STRATÉGIES POUR AIDER SANS S'ÉPUISER

Voici quelques moyens qui peuvent faire une différence :

  • Se renseigner sur la nature de la maladie dont votre proche est atteint afin de savoir à quoi vous attendre au fur et à mesure que la maladie évolue.
  • S'informer sur les ressources et services d'aide existants, puis faire des démarches pour d'obtenir du soutien.
  • Accepter les propositions d'aide de la part de vos proches (famille, amis, etc.) et des services hospitaliers ou sociaux, etc.
  • Se réserver des moments de repos et de répit afin de refaire le plein d'énergie.
  • Essayer de se garder du temps pour pratiquer des activités qui ne sont pas associées à ses responsabilités d'aidant et se faire plaisir à soi.
  • Ne pas se laisser envahir par les sentiments de culpabilité, savoir mettre les choses en perspective.
  • Être en relation avec des personnes qui occupent aussi un rôle d'aidant naturel et/ou participer à des groupes de soutien. Cela permet de partager son vécu, ainsi que partager des renseignements utiles concernant des ressources d'aide et des suggestions pratiques et solutions à des problèmes rencontrés, puis de se sentir moins isolé.
  • Savoir dire 'non' à certaines demandes qui ne vous conviennent pas.
  • S'occuper activement de sa santé, car pour être en mesure de prendre soin des autres, il faut d'abord prendre soin de soi-même : bien s'alimenter, dormir suffisamment, faire de l'exercice, gérer son stress efficacement, etc.
  • Parler, s'exprimer et se confier, à propos de ce que vous vivez, à une personne en qui vous avez confiance et qui peut vous soutenir.
  • Consulter, au besoin, un professionnel : médecin, psychologue, travailleur social, personnel infirmier, etc.
  • Reconnaître ses limites en tant qu'aidant et les accepter.
  • Planifier l'avenir en tenant compte de ses ressources émotionnelles, sa situation financière et les ressources disponibles dans le milieu.

 

ET LE POSITIF DANS TOUT CELA ...

Bien que cette expérience puisse être difficile en certains moments, plusieurs personnes rapportent que le rôle d'aidant naturel a été une expérience positive dans leur vie dans le sens où cela a été l'occasion :

  • d'établir une nouvelle relation avec la personne dont on prend soin
  • de développer, en tant qu'aidant, de nouvelles habiletés et connaissances
  • de revoir leurs valeurs et priorités
  • de développer une vision différente de la vie qui tient davantage compte de son caractère précieux et fragile, lequel est souvent mis en lumière dans le contexte où la maladie touche une personne de notre entourage

 

EN CONCLUSION

Il est important de reconnaître que vous aurez besoin de soutien à un moment ou à un autre et de ne pas hésiter à demander de l'aide avant d'être épuisé.
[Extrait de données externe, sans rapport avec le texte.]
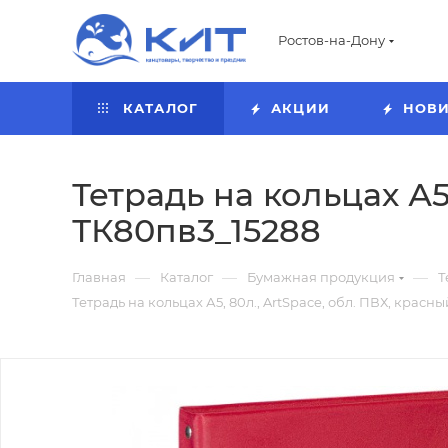
Ростов-на-Дону
КАТАЛОГ
АКЦИИ
НОВ
Тетрадь на кольцах А5,
ТК80пв3_15288
—
—
—
Главная
Каталог
Бумажная продукция
Т
Тетрадь на кольцах А5, 80л., ArtSpace, обл. ПВХ, красн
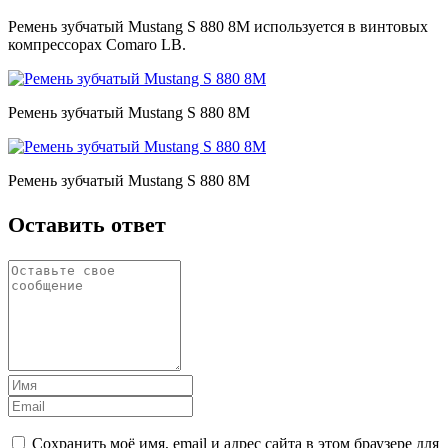
Ремень зубчатый Mustang S 880 8M используется в винтовых
компрессорах Comaro LB.
Ремень зубчатый Mustang S 880 8M
Ремень зубчатый Mustang S 880 8M
Оставить ответ
Сохранить моё имя, email и адрес сайта в этом браузере для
De plus, rappelez-vous que le fait de partager vos responsabilités d'aidant avec d'autres (famille ou services d'aide) vous permettra de garder la situation ainsi que vous-même en équilibre, tout en vous permettant de vous acquitter de toutes vos responsabilités (rôle d'aidant et autres) plus efficacement et à plus long terme.